The Bosstown groups have an overly psychedelic sound to them. All the psychedelic bells and whistles show up on these groups LPs. There is an abundance of slowed down voices, vibes, chimes, backwards taped instrumentation, and lyrics about "sounds," "bright colors," "pretty flowers" and "beautiful girls with hypnotic eyes." However, before we say that Mike Curb was right about these groups, it should be pointed out that one thing that hurt them among the underground press was that many songs have a negative view of the drug culture, such as Beacon Street Union's "Speed Kills."

On a whole, the Bosstown groups were more mellow. They were sort of a mix of "sunshine pop" and smooth jazz rather than bluesy like the British and West Coast acts. Not real heavy, but kind of light.

So what happened to the people of the Bosstown Sound. Many of the musicians continued performing various other acts. Of the acts from the Bosstown boom years, there are three names you would recognize. Ultimate Spinach produced future Steely Dan and Doobie Brothers guitarist Jeff "Skunk" Baxter. A group called The Chain Reaction only recorded one single, but that group featured future Aerosmith lead singer/ American Idol judge Steven Tyler. The most surprising future star in a Bosstown band was the drummer of Chamelon Church. He would leave music for comedy and make people laugh on TV's Saturday Night Live's Weekend Update anchor and on the big screen as hapless father figure Clark Griswold. Yes, the drummer of Chameleon Church was Chevy Chase.

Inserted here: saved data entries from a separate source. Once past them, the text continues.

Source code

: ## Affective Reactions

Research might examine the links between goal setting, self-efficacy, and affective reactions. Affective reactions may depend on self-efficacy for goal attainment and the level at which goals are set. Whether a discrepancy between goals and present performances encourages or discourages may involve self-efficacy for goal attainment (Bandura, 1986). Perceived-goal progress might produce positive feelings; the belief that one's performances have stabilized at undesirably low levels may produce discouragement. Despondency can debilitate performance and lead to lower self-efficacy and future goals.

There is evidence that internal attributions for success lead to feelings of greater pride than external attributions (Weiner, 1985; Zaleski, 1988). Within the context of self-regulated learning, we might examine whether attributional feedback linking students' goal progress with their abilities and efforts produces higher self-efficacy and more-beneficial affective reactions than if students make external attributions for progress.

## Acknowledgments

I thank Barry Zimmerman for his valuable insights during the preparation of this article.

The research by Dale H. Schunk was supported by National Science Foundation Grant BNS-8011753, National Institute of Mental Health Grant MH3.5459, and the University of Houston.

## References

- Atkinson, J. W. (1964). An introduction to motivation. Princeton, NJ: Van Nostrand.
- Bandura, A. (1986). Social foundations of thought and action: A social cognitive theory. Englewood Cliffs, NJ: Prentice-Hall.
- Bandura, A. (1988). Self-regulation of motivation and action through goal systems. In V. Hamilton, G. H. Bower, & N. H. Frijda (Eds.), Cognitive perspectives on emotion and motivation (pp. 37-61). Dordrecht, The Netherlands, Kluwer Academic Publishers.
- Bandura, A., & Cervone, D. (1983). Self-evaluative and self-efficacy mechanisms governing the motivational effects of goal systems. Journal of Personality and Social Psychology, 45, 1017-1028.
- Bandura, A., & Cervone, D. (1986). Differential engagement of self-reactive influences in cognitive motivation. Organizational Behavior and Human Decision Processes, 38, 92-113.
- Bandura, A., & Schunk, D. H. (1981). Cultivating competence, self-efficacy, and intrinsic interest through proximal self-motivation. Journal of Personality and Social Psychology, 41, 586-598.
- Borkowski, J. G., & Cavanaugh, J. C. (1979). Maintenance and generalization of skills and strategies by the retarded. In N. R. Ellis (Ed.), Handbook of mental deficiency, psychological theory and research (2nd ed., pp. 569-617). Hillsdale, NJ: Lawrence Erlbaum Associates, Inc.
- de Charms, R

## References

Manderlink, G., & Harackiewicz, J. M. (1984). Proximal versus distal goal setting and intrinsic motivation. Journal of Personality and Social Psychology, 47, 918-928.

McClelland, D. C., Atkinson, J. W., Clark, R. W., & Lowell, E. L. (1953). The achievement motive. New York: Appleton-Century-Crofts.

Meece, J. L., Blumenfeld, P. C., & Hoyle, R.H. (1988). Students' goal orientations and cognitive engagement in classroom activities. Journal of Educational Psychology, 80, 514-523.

Here is a short list of Bosstown Sound tacks:
  • "The Clown Died In Marvin Gardens" Beacon Street Union
  • "Mind Flowers" Ultimate Spinach
  • "Seven Starry Skies (Mystic Magic Oceans)" The Lost
  • "When I Needed You" The Chain Reaction
  • "Images" The Freeborne
  • "I've Never Seen Love Like This" Orpheus
  • "The Red Sox Are Winning" The Earth Opera
  • "My Island" The Fabulous Farquar
  • "Another Day" Phluph (I'm sure that is pronounced Fluff)
  • "Can't You See" The Tangerine Zoo
  • "Goodbye Girl" Eden's Children
  • "Silver Children" Front Page Review
  • "Camillia Is Changing" Chameleon Church
While the Bosstown Sound may be considered a failure, it did paved the way for successful acts from Boston in the 70s such as Aerosmith, Johnathan Richman and Modern Lovers, The Cars, J. Gelies Band and, of course, Boston.